**ASSIGNMENT:**
Retype each of the records below character for character, leaving out the pictures.

***** INFORMATION SUPPLIED *****

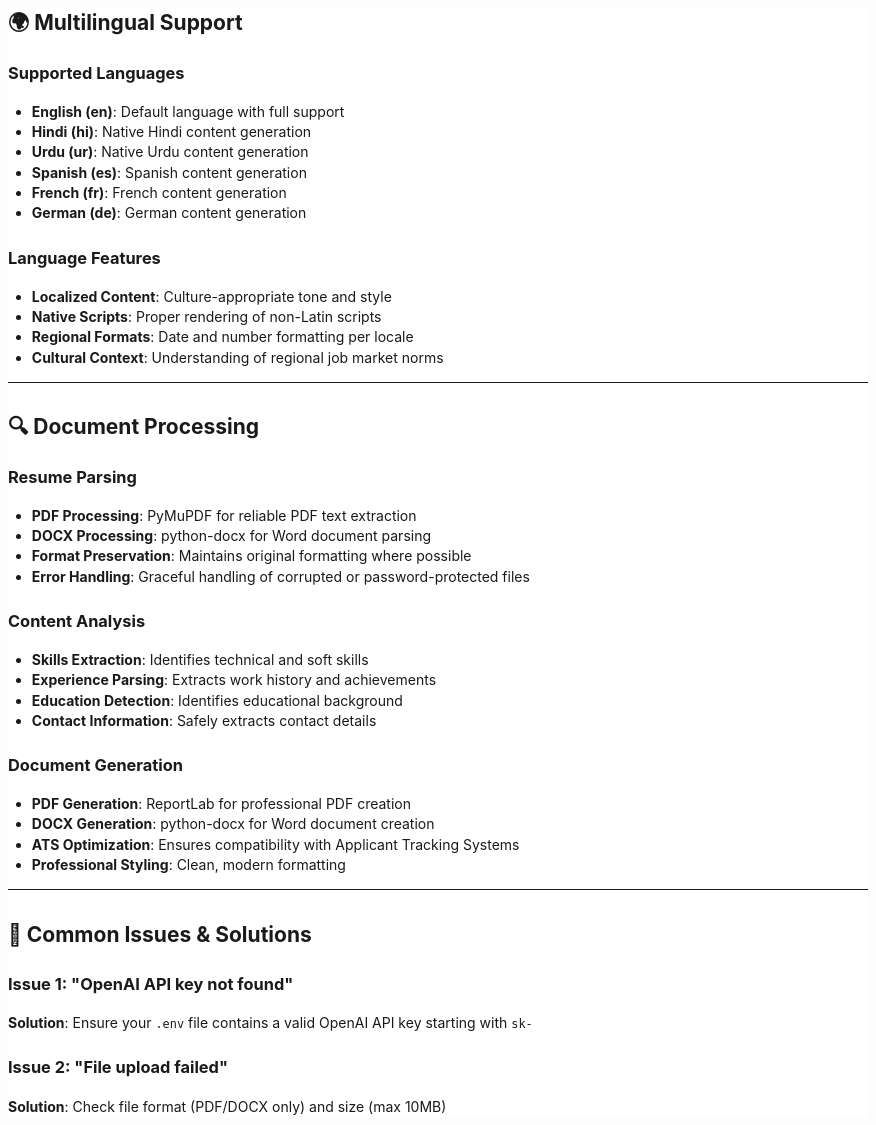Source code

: ## 🌍 Multilingual Support

### Supported Languages
- **English (en)**: Default language with full support
- **Hindi (hi)**: Native Hindi content generation
- **Urdu (ur)**: Native Urdu content generation
- **Spanish (es)**: Spanish content generation
- **French (fr)**: French content generation
- **German (de)**: German content generation

### Language Features
- **Localized Content**: Culture-appropriate tone and style
- **Native Scripts**: Proper rendering of non-Latin scripts
- **Regional Formats**: Date and number formatting per locale
- **Cultural Context**: Understanding of regional job market norms

---

## 🔍 Document Processing

### Resume Parsing
- **PDF Processing**: PyMuPDF for reliable PDF text extraction
- **DOCX Processing**: python-docx for Word document parsing
- **Format Preservation**: Maintains original formatting where possible
- **Error Handling**: Graceful handling of corrupted or password-protected files

### Content Analysis
- **Skills Extraction**: Identifies technical and soft skills
- **Experience Parsing**: Extracts work history and achievements
- **Education Detection**: Identifies educational background
- **Contact Information**: Safely extracts contact details

### Document Generation
- **PDF Generation**: ReportLab for professional PDF creation
- **DOCX Generation**: python-docx for Word document creation
- **ATS Optimization**: Ensures compatibility with Applicant Tracking Systems
- **Professional Styling**: Clean, modern formatting

---

## 🚨 Common Issues & Solutions

### Issue 1: "OpenAI API key not found"
**Solution**: Ensure your `.env` file contains a valid OpenAI API key starting with `sk-`

### Issue 2: "File upload failed"
**Solution**: Check file format (PDF/DOCX only) and size (max 10MB)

*****

**SOLUTION FOR THIS EXERCISE:**
Source code

: ## 🌍 Multilingual Support

### Supported Languages
- **English (en)**: Default language with full support
- **Hindi (hi)**: Native Hindi content generation
- **Urdu (ur)**: Native Urdu content generation
- **Spanish (es)**: Spanish content generation
- **French (fr)**: French content generation
- **German (de)**: German content generation

### Language Features
- **Localized Content**: Culture-appropriate tone and style
- **Native Scripts**: Proper rendering of non-Latin scripts
- **Regional Formats**: Date and number formatting per locale
- **Cultural Context**: Understanding of regional job market norms

---

## 🔍 Document Processing

### Resume Parsing
- **PDF Processing**: PyMuPDF for reliable PDF text extraction
- **DOCX Processing**: python-docx for Word document parsing
- **Format Preservation**: Maintains original formatting where possible
- **Error Handling**: Graceful handling of corrupted or password-protected files

### Content Analysis
- **Skills Extraction**: Identifies technical and soft skills
- **Experience Parsing**: Extracts work history and achievements
- **Education Detection**: Identifies educational background
- **Contact Information**: Safely extracts contact details

### Document Generation
- **PDF Generation**: ReportLab for professional PDF creation
- **DOCX Generation**: python-docx for Word document creation
- **ATS Optimization**: Ensures compatibility with Applicant Tracking Systems
- **Professional Styling**: Clean, modern formatting

---

## 🚨 Common Issues & Solutions

### Issue 1: "OpenAI API key not found"
**Solution**: Ensure your `.env` file contains a valid OpenAI API key starting with `sk-`

### Issue 2: "File upload failed"
**Solution**: Check file format (PDF/DOCX only) and size (max 10MB)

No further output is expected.